FSRUs and FLNG units are growing globally, but the Middle East lags behind, according to data in the International Gas Union 2025 World LNG Report
Despite having the hydrocarbon reserves, coastline and market proximity that favours floating liquefied natural gas (FLNG) development, the Middle East remains on the periphery of a global shift towards offshore LNG infrastructure.
Data presented in the 2025 World LNG Report published by the International Gas Union (IGU) shows a marked absence of floating units in the region’s supply and import portfolios. As floating LNG technologies mature and their global footprint expands, the question arises whether the Gulf’s near-total reliance on onshore infrastructure represents a strategic oversight – or a deliberate choice based on different constraints.
Globally, floating LNG infrastructure – both liquefaction and regasification – is entering a phase of wider standardisation and adoption.

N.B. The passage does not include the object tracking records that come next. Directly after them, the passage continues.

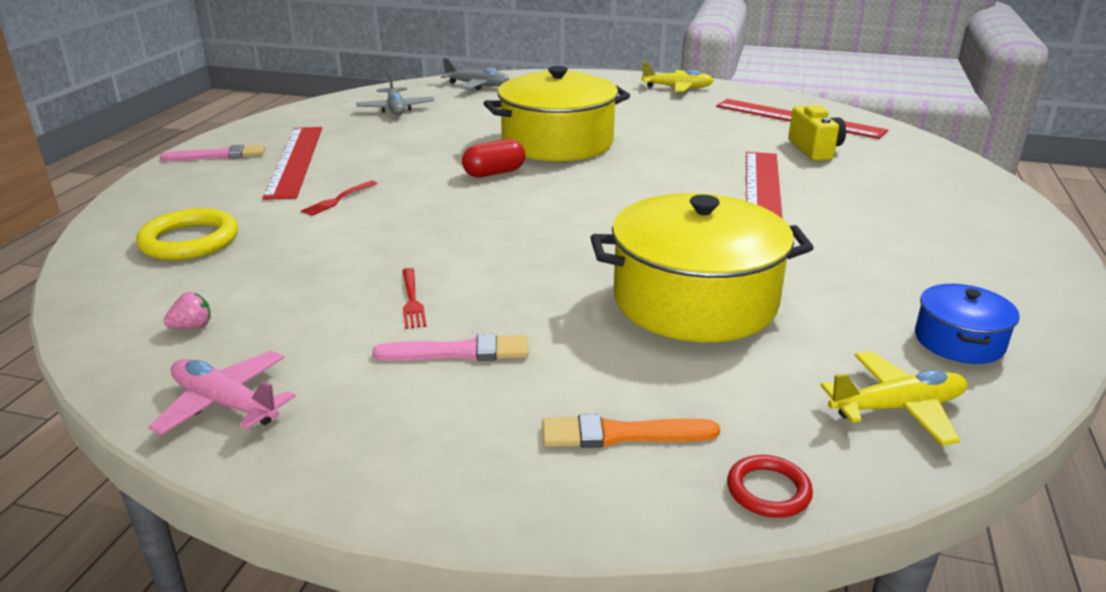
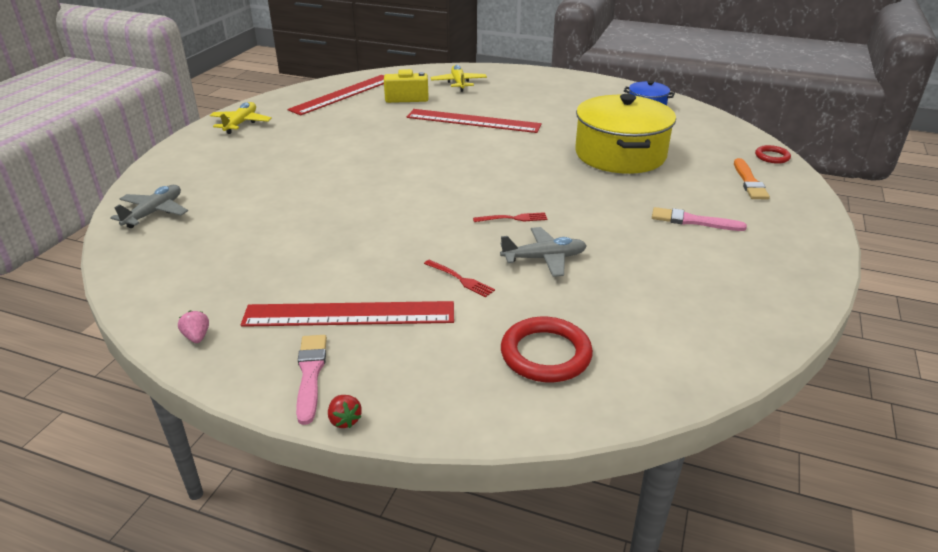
camera: 85 degrees left, 5 degrees up
(156, 170) = (344, 420): none -> red strawberry
(189, 241) = (545, 354): yellow ring -> red ring
(192, 327) = (693, 325): pink strawberry -> pink strawberry (197, 337)
(225, 404) = (776, 296): pink plane -> none
(396, 109) = (206, 260): grey plane -> grey plane (544, 258)
(412, 300) = (636, 237): red fork -> red fork (513, 218)
(459, 352) = (693, 221): pink brush -> pink brush turned 75 degrees counterclockwise
(494, 173) = (417, 207): red capsule -> none
(557, 143) = (356, 179): yellow pot -> none
(897, 408) = (704, 126): yellow plane -> yellow plane (458, 83)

As of the end of 2024, FLNG capacity stood at 14.4M tonnes per annum (mta), up from previous years due to the commissioning of Congo’s Marine XII FLNG and Mexico’s Altamira Fast LNG.

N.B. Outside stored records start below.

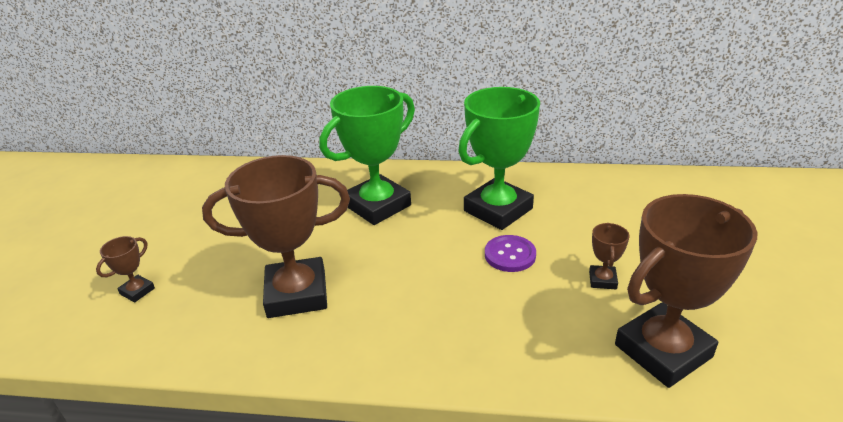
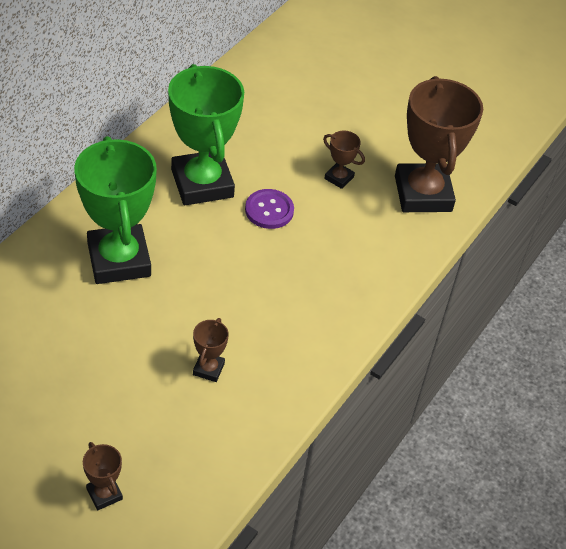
camera: 70 degrees left, 15 degrees up
(297, 294) = (208, 369): brown trophy -> brown trophy, size x0.43

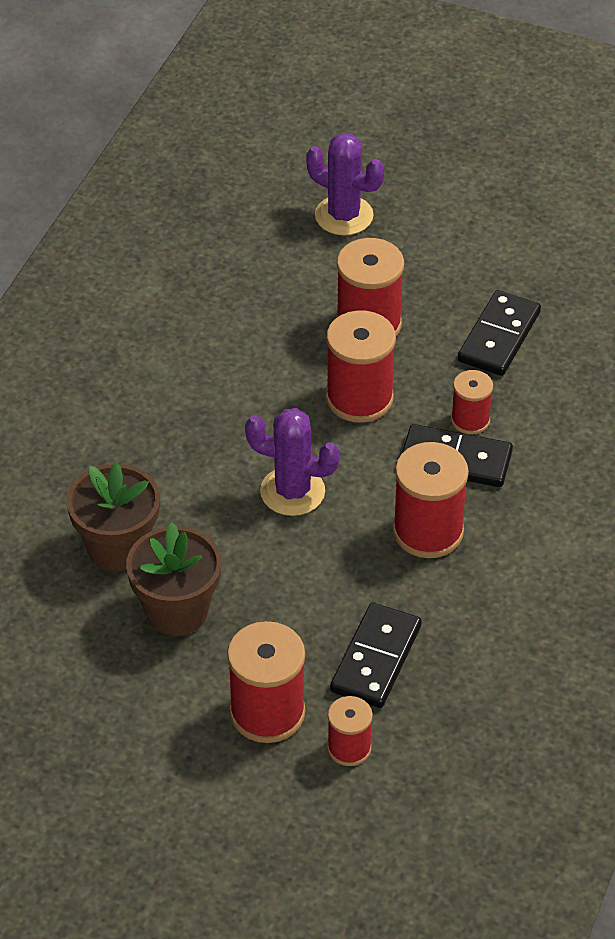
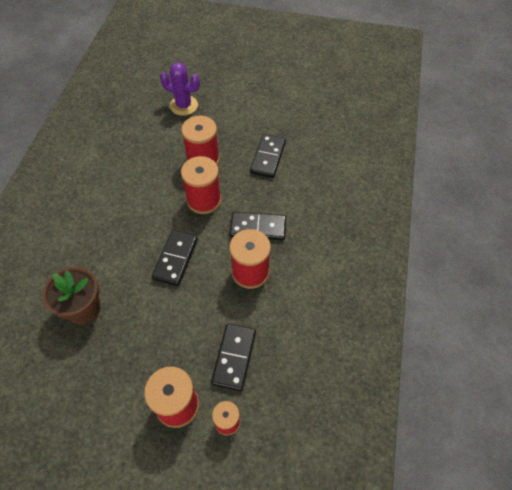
camera: 10 degrees left, 10 degrees up
(177, 611) = (119, 344): brown flower pot -> none
(292, 491) = (175, 259): purple cactus -> black domino
(470, 420) = (261, 204): red spool -> none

Meanwhile, floating storage and regasification units (FSRUs) accounted for 207.3 mta of global capacity across 52 terminals, with eight new floating-based terminals commissioned during the year. These included Para LNG in Brazil, Alexandroupolis in Greece, and new capacity in Germany, all of which reflect the urgency and versatility with which floating solutions are now being deployed.
By contrast, the Middle East has seen no such expansion. The region did not feature among the eight new floating regasification projects in 2024, nor is it listed in the 13 floating terminals currently under construction.

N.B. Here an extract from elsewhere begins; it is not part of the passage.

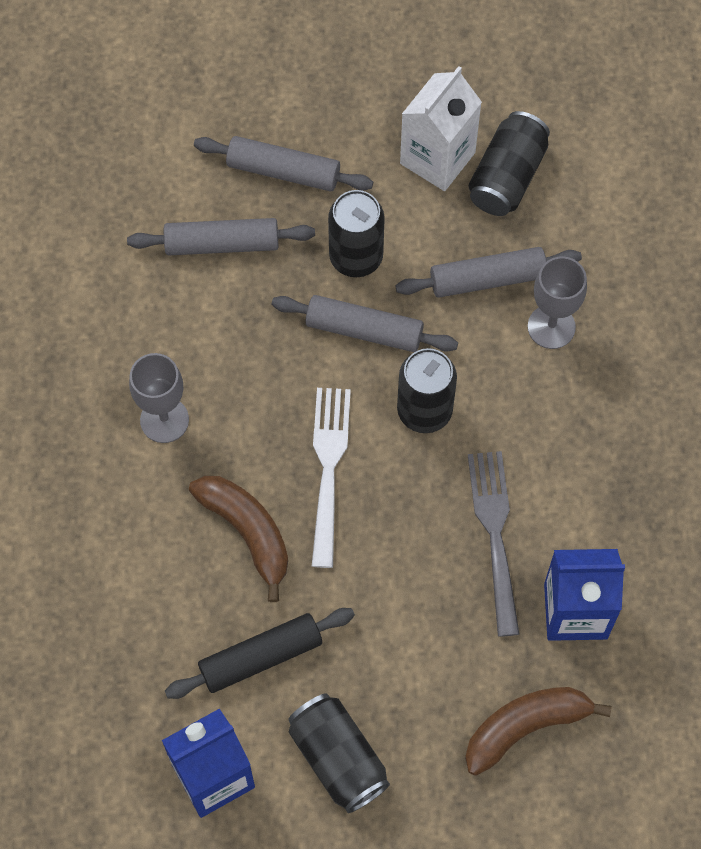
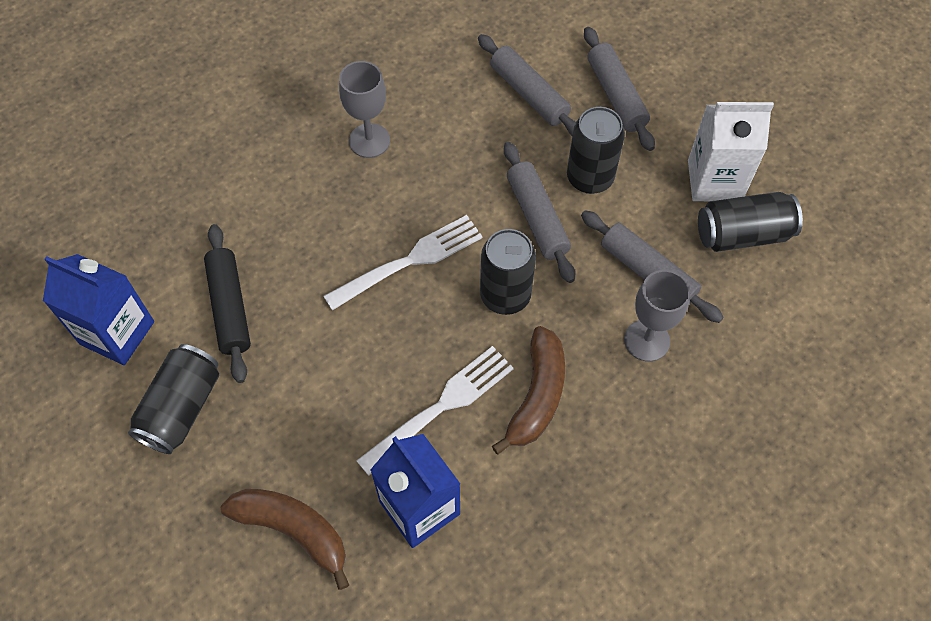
camera: 55 degrees right, 5 degrees down
(247, 532) = (321, 240): brown banana -> brown banana (537, 395)
(261, 657) = (230, 307): black rolling pin -> black rolling pin turned 45 degrees clockwise
(495, 536) = (440, 408): grey fork -> white fork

Instead, countries in the Gulf and surrounding region continue to favour fixed onshore liquefaction and regasification terminals, despite a recent push for decarbonisation and efficiency improvements at these facilities.
The absence of floating units is not for lack of available gas.
On the export side, the UAE and Oman are pressing ahead with new projects, including Ruwais LNG and Marsa LNG, respectively – both of which are fully electrified and aim to operate with renewable energy inputs. These facilities, however, are conventional land-based plants.
Qatar, meanwhile, retains the world’s third-largest LNG export volume at 77.2M tonnes in 2024, all through its Ras Laffan onshore complex.
On the import side, Egypt stands out as the only regional example of floating regasification, having reactivated the Ain Sokhna FSRU in June 2024. Even here, however, the reactivation was a return to prior capacity rather than a strategic expansion.
The IGU noted, “FSRUs remain a key solution for new and flexible LNG import capacity,” particularly in markets facing infrastructure bottlenecks or urgent energy needs. Yet this flexibility has not translated into adoption in other Middle Eastern countries, where long-term planning cycles and integrated national energy policies tend to favour onshore investment.
Geopolitical considerations may also play a part and the Strait of Hormuz and the Bab-el-Mandeb Strait – both critical LNG shipping routes – are routinely subject to naval tension. Floating installations, whether moored offshore or near congested coastal infrastructure, may be perceived as exposed to a greater operational or security risk.
Moreover, sovereign preference for onshore infrastructure may reflect a desire to concentrate LNG value chains within national borders, ensuring revenues, employment and energy security are not dependent on floating assets often owned and managed by foreign entities.
There is also the question of scale. The Middle East’s largest LNG exporters are developing multi-train, high-capacity plants. Floating liquefaction, by contrast, remains more viable for medium-scale operations or marginal fields.
The IGU 2025 report noted, “Standardised second-generation FLNG units” are gaining market traction, particularly for their “shorter lead times and lower capital intensity.”
These characteristics may eventually appeal to Gulf states interested in monetising smaller gas assets or developing LNG capacity in coastal locations where land use is constrained.
Looking ahead, floating LNG could yet find a role in the region’s broader energy strategy.
As the IGU report makes clear, “Floating solutions... are characterised by speedy and highly flexible deployment and lower upfront investment than onshore facilities.”
In a region increasingly focused on energy transition technologies and rapid diversification of gas uses – including bunkering, synthetic methane exports and seasonal imports – the modular nature of floating infrastructure could provide an adaptable option.
Whether this potential translates into action remains to be seen.
Until then, the Middle East remains conspicuous by its absence from the floating LNG revolution.